Results for the percentage of missed opportunities, a secondary outcome, mimicked those of the primary outcomes. As shown in Table 2 and Figure 2, during the first 5 months of fidelity-focused consultation, clinicians showed decreasing missed opportunities to comment, change that was not observed during other periods. This result parallels that found for comment frequency, showing that clinicians were commenting more frequently and less frequently failing to respond to relevant parent behaviors after fidelity-focused consultation began.
For the average number of components in comments, no slopes were significantly different from 0. However, the rate of change during consultation as usual approached significance (p = .066) and was significantly steeper than the slope of the sustainment period. Overall, clinicians appeared to make fairly steady gains across all three training periods, before plateauing in the sustainment period. When data were recoded into a 2-piece model (training vs. sustainment), the training period slope, β10 = 0.04, still only approached significance (p = .055).
Thus, for three of four fidelity outcomes, the periods of largest growth occurred during the first 5 months of fidelity-focused consultation. In contrast, for these three outcomes, during the consultation as usual training period, minimal change was observed. There was also minimal change during the second 5 months of fidelity-focused consultation and the sustainment period. The latter is notable, suggesting that clinicians were able to consolidate and maintain gains in fidelity for up to 30 months without additional consultation.
For exploratory purposes, data were also modeled in 3-piece models, in which the fidelity-focused consultation period was represented by only one slope. The fidelity-focused consultation slopes for on-target comment frequency, percentage of on-target comments, and percentage of missed opportunities remained significantly different from 0, but were less steep than the slopes for the first 5 months of fidelity-focused consultation found in the 4-piece models (β20 = 0.08 for on-target comment frequency, β20 = 1.98 for percentage of on-target comments, and β20 = −1.90 for percentage of missed opportunities). As in the 4-piece models, the slopes for the consultation as usual and sustainment periods were not significantly different from 0.
Discussion
The current study examined the impact of fidelity-focused consultation, in which clinicians engaged in self-monitoring and received fidelity feedback from an expert coder on a weekly basis. The results suggest that this consultation procedure may have increased clinicians’ growth in ABC fidelity over time. Although the results should be viewed as preliminary, given the study design, they are consistent with other studies that have found that performance feedback using fidelity data can result in continued improvement following training (Eiraldi et al., 2018; Weck et al., 2017). In addition, these results were found when fidelity-focused consultation was added to weekly hour-long “consultation as usual” using video review of recent sessions, representing a “consultation as usual” protocol more intensive than in some prior work (e.g., Eiraldi et al., 2018). Thus, although the current study’s design and sample size limit the conclusions that can be drawn, the results offer an exciting signal about what might be found in future work.
One unique aspect of this study’s feedback intervention, compared with most prior work, is that clinicians coded their own fidelity. Additionally, for some of the fidelity variables, clinicians had good interrater reliability with consultants. Accurate self-coding may have increased clinicians’ receptivity to consultants’ feedback by increasing perceived source credibility and feedback validity, which may have enhanced the feedback’s impact (Riemer et al., 2005). In addition, given that some consultants may avoid giving objective, coding-based feedback because they believe it may be perceived as harsh by clinicians (Beckman, Bohman, Forsberg, Rasmussen & Ghaderi, 2017), having clinicians complete self-coding may make it easier for consultants to provide such feedback. Further, the process of learning to code fidelity may build clinicians’ knowledge of treatment fidelity and ability to process client behavior that transfer to intervention sessions (Isenhart et al., 2014). Thus, self-monitoring likely contributed to the apparent impact of fidelity-focused consultation.

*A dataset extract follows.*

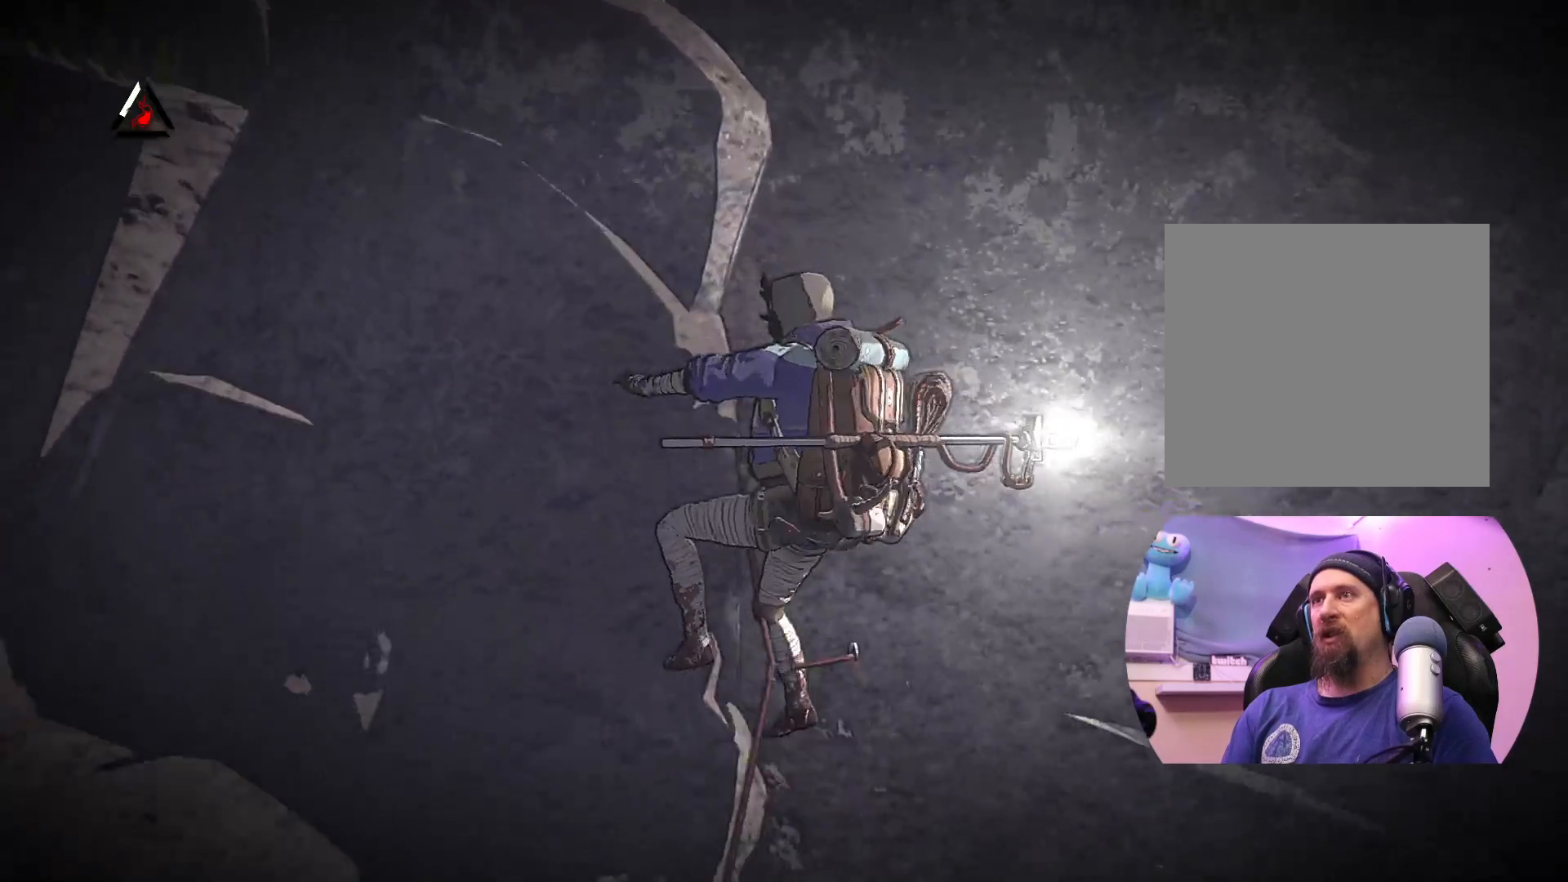
{"buttons": [], "left_stick": "center", "right_stick": "center", "events": [[17, "X", "up"], [500, "left_stick", "center"]]}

To some, the finding that fidelity coding feedback leads to changes in fidelity may seem like “teaching to the test.” In fact, after Dunn et al. (2016) found that their less structured, lower cost feedback intervention did not increase MI fidelity, they concluded, “It may be necessary to ‘teach to the test.’ In other words, despite the cost of giving providers ongoing feedback about their [fidelity] scores, perhaps that is what is needed to raise [fidelity] scores over time” (p. 81). Although “teaching to the test” has a negative connotation, this undertone does not apply to fidelity feedback interventions, and to these results in particular, for two reasons. First, the “test” has been linked to desired outcomes for families (Caron et al., 2018), showing its value. Second, clinicians maintained performance on the “test” for over two years after they stopped receiving “grades,” showing that their learning was maintained far beyond the period of testing.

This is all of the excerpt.